| Problem requirements |
Repeat exactly the line with "X47508Y-31216D03*" and each line after it to the end of the data below; pictures stay out.

____ Input data

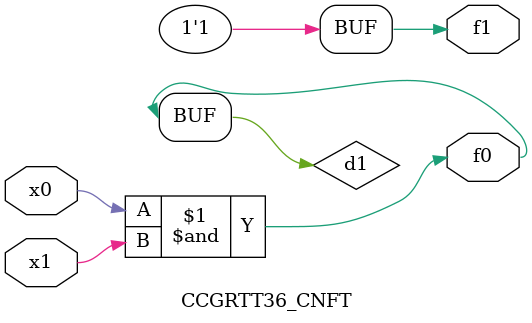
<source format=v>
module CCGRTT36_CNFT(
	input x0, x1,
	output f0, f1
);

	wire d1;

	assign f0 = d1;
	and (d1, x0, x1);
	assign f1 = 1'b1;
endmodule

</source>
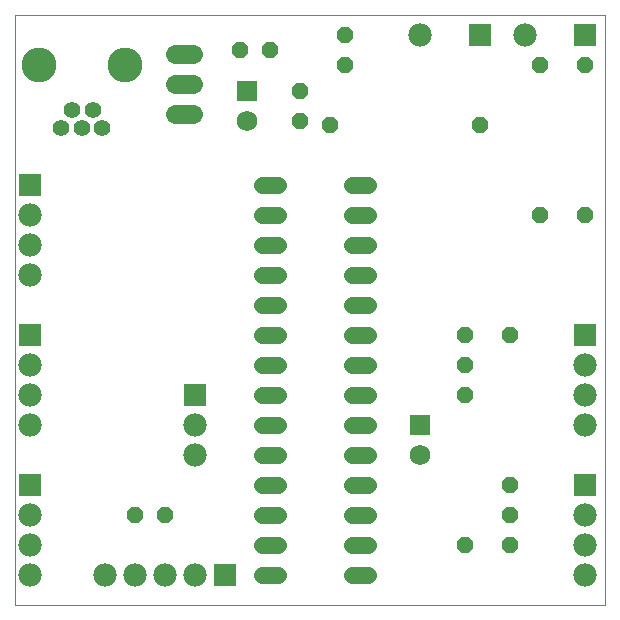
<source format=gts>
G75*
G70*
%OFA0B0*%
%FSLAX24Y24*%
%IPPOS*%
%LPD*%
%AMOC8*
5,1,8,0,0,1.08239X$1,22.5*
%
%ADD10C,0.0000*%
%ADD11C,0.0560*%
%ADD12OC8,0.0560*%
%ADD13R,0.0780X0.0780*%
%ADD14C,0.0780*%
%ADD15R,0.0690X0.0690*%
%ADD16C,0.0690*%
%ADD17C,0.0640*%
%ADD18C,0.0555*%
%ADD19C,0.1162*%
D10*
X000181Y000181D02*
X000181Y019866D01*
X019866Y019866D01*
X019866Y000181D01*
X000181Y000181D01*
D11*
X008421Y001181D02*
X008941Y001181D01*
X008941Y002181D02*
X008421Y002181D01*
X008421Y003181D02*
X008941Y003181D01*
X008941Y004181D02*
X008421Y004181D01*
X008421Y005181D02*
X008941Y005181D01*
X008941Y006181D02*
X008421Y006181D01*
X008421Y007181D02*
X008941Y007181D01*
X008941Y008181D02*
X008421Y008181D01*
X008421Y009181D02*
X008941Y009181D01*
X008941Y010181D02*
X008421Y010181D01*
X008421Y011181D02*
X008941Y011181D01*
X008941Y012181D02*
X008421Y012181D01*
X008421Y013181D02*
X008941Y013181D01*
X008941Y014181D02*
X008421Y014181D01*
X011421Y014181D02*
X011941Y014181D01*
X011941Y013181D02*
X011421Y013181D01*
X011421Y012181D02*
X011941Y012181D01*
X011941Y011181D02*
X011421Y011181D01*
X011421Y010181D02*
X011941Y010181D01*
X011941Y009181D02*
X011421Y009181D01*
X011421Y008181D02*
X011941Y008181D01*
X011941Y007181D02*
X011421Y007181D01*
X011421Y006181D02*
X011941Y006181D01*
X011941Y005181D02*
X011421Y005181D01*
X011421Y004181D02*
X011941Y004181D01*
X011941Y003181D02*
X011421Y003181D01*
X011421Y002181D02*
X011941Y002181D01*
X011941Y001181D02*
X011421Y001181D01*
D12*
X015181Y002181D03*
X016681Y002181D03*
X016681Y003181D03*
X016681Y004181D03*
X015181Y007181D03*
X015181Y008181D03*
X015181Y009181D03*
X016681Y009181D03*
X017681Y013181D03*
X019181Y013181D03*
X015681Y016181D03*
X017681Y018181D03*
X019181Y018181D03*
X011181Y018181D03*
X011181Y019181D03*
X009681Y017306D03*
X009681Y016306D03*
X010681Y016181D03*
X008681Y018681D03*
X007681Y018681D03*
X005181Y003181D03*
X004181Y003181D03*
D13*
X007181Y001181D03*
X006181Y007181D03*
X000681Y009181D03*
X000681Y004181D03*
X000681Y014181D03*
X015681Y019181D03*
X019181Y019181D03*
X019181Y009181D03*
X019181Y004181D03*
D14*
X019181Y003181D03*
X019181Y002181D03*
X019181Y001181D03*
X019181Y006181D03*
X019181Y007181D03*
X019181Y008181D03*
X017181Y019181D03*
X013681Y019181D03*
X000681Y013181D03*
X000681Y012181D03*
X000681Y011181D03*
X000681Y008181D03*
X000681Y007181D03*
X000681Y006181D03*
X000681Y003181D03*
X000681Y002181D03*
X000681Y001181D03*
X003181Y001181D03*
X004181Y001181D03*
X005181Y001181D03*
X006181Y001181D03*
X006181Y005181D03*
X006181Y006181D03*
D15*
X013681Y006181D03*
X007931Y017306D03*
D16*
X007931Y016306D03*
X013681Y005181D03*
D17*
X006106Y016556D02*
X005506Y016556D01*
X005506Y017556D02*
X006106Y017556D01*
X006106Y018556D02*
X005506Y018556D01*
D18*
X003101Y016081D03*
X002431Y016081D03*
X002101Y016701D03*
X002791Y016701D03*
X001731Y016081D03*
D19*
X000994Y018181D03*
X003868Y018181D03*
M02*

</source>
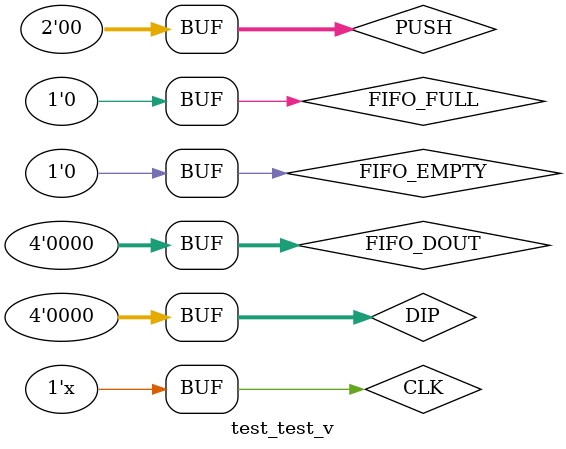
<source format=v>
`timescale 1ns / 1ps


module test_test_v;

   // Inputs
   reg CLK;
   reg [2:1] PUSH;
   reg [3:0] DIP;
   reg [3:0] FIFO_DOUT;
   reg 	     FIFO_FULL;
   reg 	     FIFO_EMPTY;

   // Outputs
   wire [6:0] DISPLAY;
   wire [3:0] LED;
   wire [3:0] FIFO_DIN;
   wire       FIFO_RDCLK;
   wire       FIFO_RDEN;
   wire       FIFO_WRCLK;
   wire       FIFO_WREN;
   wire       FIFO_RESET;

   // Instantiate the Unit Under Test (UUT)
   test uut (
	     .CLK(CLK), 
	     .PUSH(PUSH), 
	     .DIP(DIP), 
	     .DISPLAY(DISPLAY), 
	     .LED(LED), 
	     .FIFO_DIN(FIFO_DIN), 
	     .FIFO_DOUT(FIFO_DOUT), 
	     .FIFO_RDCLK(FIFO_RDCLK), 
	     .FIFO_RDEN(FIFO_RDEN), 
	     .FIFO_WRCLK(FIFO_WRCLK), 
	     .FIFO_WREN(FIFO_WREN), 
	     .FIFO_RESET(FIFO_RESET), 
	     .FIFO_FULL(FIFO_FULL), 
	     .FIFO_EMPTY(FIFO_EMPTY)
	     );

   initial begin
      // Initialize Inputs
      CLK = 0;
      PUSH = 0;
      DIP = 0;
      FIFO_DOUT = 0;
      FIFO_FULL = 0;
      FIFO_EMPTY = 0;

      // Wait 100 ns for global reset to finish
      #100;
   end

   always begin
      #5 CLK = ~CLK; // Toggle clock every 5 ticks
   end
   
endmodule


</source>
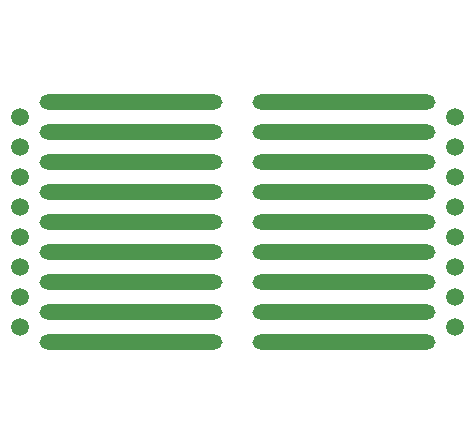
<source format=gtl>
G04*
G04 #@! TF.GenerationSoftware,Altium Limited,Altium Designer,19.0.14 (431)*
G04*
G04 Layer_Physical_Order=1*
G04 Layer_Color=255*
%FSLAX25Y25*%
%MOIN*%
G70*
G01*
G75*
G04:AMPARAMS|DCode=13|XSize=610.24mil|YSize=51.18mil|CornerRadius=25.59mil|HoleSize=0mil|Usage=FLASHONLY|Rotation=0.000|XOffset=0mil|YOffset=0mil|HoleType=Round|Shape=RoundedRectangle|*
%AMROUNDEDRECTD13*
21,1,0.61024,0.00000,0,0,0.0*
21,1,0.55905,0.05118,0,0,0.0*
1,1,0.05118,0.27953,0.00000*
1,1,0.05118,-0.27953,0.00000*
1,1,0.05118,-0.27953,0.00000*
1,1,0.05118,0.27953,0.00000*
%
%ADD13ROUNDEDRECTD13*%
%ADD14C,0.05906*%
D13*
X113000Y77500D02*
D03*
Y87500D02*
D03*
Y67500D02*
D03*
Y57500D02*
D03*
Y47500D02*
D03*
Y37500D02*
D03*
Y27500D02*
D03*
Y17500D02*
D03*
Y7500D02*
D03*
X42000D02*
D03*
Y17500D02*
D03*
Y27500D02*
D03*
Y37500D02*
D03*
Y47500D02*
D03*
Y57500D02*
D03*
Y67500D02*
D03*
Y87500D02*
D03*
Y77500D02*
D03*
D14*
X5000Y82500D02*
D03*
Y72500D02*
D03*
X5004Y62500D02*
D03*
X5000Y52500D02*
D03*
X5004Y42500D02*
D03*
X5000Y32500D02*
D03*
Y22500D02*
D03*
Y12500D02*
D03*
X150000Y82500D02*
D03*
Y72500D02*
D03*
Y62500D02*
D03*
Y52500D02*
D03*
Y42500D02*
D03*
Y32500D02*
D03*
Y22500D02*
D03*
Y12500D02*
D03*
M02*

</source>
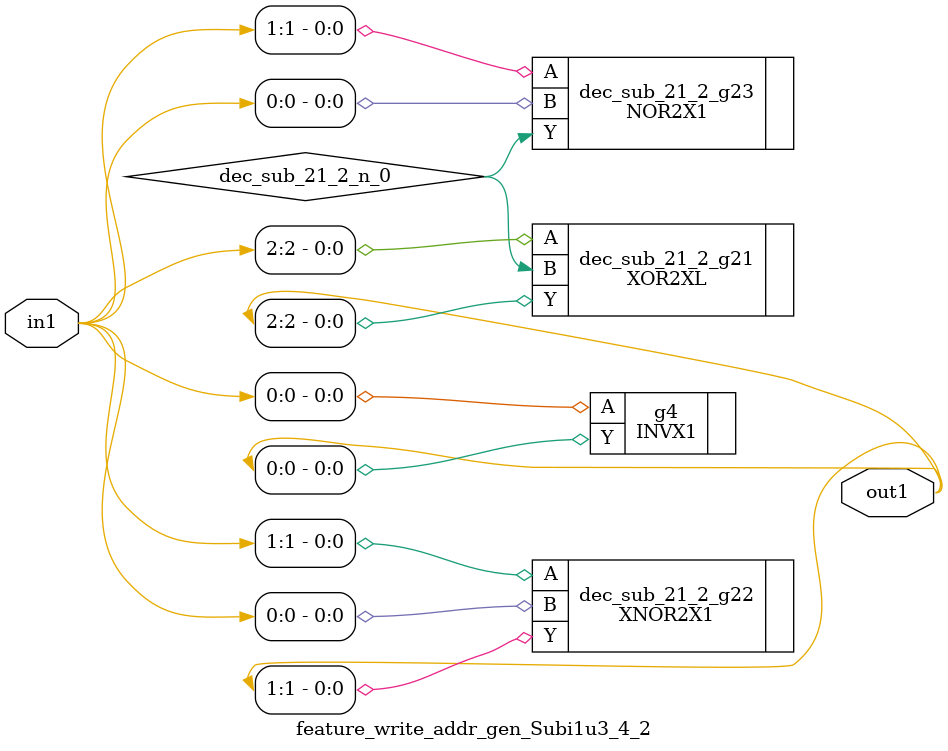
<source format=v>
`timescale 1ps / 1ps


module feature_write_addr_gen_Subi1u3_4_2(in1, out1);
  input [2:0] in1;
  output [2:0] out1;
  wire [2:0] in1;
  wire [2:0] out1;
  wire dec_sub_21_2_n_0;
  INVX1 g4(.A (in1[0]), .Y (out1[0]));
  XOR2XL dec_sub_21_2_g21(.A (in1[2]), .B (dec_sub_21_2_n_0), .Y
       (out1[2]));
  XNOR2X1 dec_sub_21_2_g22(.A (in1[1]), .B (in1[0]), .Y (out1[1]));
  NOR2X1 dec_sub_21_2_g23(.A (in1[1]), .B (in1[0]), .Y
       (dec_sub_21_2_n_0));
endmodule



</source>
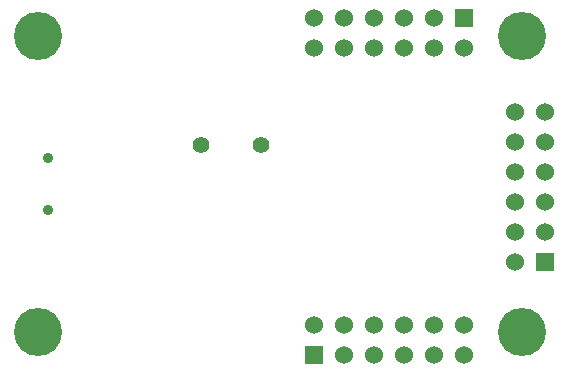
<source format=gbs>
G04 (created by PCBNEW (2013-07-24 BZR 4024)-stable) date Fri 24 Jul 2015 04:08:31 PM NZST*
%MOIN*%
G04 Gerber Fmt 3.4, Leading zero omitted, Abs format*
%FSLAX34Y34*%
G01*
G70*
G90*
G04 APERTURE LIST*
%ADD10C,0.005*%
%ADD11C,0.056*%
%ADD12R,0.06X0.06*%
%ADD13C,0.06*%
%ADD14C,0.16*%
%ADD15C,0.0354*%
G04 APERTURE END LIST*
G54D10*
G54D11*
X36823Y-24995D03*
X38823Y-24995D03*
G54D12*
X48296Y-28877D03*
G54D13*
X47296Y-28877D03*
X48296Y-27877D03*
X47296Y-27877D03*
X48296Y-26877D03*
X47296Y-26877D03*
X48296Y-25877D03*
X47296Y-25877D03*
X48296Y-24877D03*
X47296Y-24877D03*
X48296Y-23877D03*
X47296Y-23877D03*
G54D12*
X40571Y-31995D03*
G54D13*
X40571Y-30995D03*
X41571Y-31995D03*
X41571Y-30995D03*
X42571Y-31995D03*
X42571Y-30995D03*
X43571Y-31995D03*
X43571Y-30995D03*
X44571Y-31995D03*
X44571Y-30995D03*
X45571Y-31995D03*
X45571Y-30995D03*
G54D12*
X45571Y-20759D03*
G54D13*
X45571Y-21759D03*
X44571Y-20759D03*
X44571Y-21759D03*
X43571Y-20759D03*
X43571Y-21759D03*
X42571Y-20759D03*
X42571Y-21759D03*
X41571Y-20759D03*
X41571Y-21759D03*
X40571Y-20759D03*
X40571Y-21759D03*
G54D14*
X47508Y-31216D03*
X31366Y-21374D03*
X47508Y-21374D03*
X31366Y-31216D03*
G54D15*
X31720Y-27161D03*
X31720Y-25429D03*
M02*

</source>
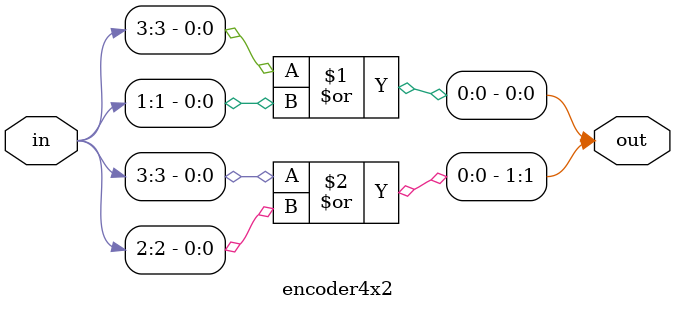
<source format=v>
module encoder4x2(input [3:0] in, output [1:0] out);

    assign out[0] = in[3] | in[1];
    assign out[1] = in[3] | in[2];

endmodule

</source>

________

| Output of the exercise |
X47508Y-31216D03*
X31366Y-21374D03*
X47508Y-21374D03*
X31366Y-31216D03*
G54D15*
X31720Y-27161D03*
X31720Y-25429D03*
M02*

</source>
<source format=v>
module encoder4x2(input [3:0] in, output [1:0] out);

    assign out[0] = in[3] | in[1];
    assign out[1] = in[3] | in[2];

endmodule

</source>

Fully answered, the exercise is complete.